Total water applied = Landscape's rate of evapotranspiration ÷ Irrigation system's efficiency

Or, in symbols,

TWA = ET_{L} ÷ IE

Example: You determine that a Los Angeles office park has a plant adjustment factor, or K_{L}, of 0.24 and discover that the local reference evapotranspiration rate for Los Angeles, or its ET_{O}, is 6.5 inches for the month of July. You subsequently multiply the two to arrive at an evapotranspiration rate, or ET_{L} , of 1.56 inches for that park. You estimate that the efficiency of the park's irrigation system (IE) will be about 70% or 0.70, so you proceed to divide 1.56 by 0.70 to obtain the total water to be applied (TWA), which equals 2.22 inches for the month of July.

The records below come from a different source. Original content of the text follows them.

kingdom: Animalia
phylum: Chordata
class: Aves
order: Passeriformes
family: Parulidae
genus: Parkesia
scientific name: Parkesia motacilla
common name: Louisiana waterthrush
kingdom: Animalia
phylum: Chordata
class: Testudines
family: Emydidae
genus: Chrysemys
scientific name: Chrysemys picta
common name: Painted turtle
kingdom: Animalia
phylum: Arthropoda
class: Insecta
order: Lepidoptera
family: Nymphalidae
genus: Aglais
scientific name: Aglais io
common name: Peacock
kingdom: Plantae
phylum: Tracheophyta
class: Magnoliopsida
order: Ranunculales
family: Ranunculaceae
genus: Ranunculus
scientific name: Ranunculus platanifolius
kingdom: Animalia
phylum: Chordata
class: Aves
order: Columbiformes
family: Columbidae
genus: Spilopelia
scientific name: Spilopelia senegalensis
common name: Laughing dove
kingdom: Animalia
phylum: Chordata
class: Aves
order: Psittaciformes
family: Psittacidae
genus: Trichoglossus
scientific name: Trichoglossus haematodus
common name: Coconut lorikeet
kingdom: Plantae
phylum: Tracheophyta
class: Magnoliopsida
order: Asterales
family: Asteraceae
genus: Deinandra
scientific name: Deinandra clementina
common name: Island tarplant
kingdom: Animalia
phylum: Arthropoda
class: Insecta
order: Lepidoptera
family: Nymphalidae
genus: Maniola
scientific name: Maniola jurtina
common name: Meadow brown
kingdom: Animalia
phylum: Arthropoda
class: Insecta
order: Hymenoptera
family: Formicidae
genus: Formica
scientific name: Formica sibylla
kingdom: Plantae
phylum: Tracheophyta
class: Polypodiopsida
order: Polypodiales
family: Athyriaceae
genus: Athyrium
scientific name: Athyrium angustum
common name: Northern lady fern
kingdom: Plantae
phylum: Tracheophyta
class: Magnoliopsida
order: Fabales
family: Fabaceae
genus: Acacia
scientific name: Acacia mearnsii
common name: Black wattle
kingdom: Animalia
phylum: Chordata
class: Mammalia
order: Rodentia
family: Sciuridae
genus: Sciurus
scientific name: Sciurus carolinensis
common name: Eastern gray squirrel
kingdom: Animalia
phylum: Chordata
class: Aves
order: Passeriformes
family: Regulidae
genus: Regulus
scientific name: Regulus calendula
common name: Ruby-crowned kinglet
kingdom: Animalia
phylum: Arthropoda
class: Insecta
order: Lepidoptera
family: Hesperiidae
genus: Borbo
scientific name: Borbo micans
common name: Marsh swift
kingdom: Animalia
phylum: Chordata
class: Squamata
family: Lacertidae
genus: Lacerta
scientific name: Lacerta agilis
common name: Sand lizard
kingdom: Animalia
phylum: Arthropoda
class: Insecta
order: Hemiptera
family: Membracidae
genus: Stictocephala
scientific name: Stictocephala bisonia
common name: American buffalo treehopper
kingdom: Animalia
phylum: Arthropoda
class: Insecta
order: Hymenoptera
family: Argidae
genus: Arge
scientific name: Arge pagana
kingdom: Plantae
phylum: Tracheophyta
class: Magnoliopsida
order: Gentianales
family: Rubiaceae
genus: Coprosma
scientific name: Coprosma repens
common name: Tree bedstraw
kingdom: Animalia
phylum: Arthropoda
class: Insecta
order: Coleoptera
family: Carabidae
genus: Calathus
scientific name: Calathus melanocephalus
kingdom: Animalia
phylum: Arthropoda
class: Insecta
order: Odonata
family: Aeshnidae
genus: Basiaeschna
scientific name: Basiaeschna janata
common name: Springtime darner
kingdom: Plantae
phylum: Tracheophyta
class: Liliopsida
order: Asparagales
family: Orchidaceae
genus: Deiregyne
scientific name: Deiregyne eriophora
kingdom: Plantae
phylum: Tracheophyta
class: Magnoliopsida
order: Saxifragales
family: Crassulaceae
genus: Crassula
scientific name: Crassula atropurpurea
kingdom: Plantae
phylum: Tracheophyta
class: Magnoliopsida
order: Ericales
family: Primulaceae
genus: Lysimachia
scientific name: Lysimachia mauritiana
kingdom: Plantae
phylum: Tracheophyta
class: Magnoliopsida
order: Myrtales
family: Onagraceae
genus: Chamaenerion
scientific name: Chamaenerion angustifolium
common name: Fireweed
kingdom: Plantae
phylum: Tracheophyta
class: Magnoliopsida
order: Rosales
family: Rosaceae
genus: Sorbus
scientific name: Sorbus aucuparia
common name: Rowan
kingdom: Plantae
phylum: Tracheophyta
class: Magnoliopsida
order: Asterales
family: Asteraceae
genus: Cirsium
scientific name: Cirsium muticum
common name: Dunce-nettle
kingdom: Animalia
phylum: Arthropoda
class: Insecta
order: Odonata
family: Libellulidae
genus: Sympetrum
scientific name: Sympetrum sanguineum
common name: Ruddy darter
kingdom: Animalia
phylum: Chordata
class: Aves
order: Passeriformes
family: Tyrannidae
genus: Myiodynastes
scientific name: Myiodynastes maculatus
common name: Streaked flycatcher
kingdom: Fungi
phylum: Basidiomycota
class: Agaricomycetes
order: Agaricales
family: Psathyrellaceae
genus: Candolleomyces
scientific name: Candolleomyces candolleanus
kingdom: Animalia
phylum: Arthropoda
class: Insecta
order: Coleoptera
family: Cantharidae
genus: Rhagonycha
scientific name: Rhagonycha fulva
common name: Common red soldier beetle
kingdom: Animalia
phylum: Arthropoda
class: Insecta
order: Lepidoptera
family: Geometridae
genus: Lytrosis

To convert from inches of water applied to the landscape to total gallons, you can use a conversion factor of 0.62 and the area to be irrigated in square feet:

Estimated water in gallons = estimated water in inches × area to be irrigated in square feet × 0.62

This initial estimate provides one significant criterion to use for selecting an appropriate type of irrigation system: the system needs to be capable of applying the total amount of water that you've calculated is needed.

Once you've selected an irrigation system, it's advisable to check periodically the actual volume of water applied: the amount of water applied during a given span of time is the difference in water-meter readings at the beginning and end of that time. Adjustments can then be made as needed to further reduce any wastage of irrigation water. Bear in mind that the overall efficiency of an irrigation system can only be improved if it's less than 85% to 95%.